Caught in a Loop
These screeds usually come out in the morning, but I couldn’t do it this morning. I was administering a STAAR test. For those out of state, that is the acronym for our state testing. We take five of those tests throughout high school and students are expected to pass them all in order to graduate.
Except they don’t have to pass them all. Special education students can be excused from taking them after making several attempts. Other students can have an alternative packet they fill out in order to get the same credit. Still others can simply graduate with a different diploma as long as they pass three of them. Are you sufficiently confused?
The students are smart enough to see through our bluff. They have friends that have managed to walk without passing it. These tests are normally done in the spring, but retesters have to take it in December as well. I always administer the English test. Students are given five hours (or more) to answer around 50 multiple choice questions asking them to comprehend reading passages, edit reading passages, and revise reading passages. Then, they have to write either an expository or persuasive essay.
The students taking these tests again run the gamut. Some of them are great kids that just don’t have the skills necessary to make it. Unlike all of the other STAAR tests, the English tests are skills based. You can’t study for them. You either know how to read and correct grammar, spelling, and punctuation or you don’t. You either know how to write or you don’t.
The rest fall under two categories. Either they know they don’t have to pass and don’t care or they cannot keep themselves awake through the five hours. At some point you start to wonder what exactly we’re measuring. You have the poor girlĀ =asking questions every few minutes and I can’t answer any of them. You have the little turd who announces loudly that he is done with the test after 13 minutes.
Then you have the three or four boys that somehow take apart their chair and throw the pieces at each other. They wait to do this when I am waking up the same three or four girls for the 20th time. Citizens of the state are paying billions of dollars to large corporations so they can write these tests and we can torture these children. Ultimately that is all we are accomplishing.

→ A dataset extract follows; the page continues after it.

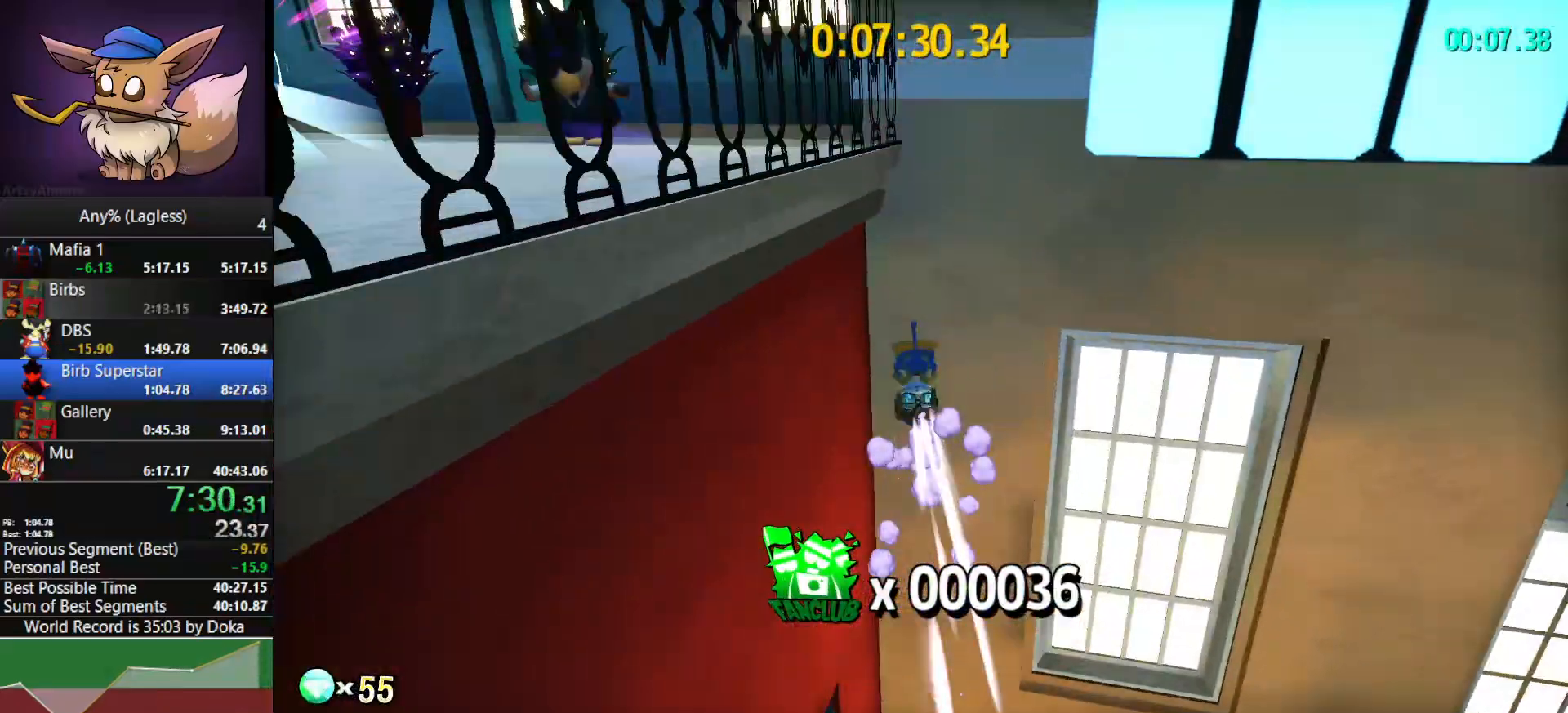
{"keys": ["a", "space", "w"], "mouse": [], "mouse_move": "still", "events": [[133, "d", "up"], [283, "space", "up"], [317, "a", "down"], [367, "space", "down"]]}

That’s the whole point. When you fail the test in the spring, you take it again in the summer and then again in December if you don’t pass. Then you go back to the top of the slide and do it again in the spring if you don’t pass it that time. Some students take the same test up to seven times before they are seniors in high school. No wonder they sleep. No wonder they act like 12 year olds. No wonder they just fill it out in 15 minutes. They know the process will start over no matter what. Asking a child to take a test seven or eight times is child abuse. It’s sadism wrapped up in fake accountability.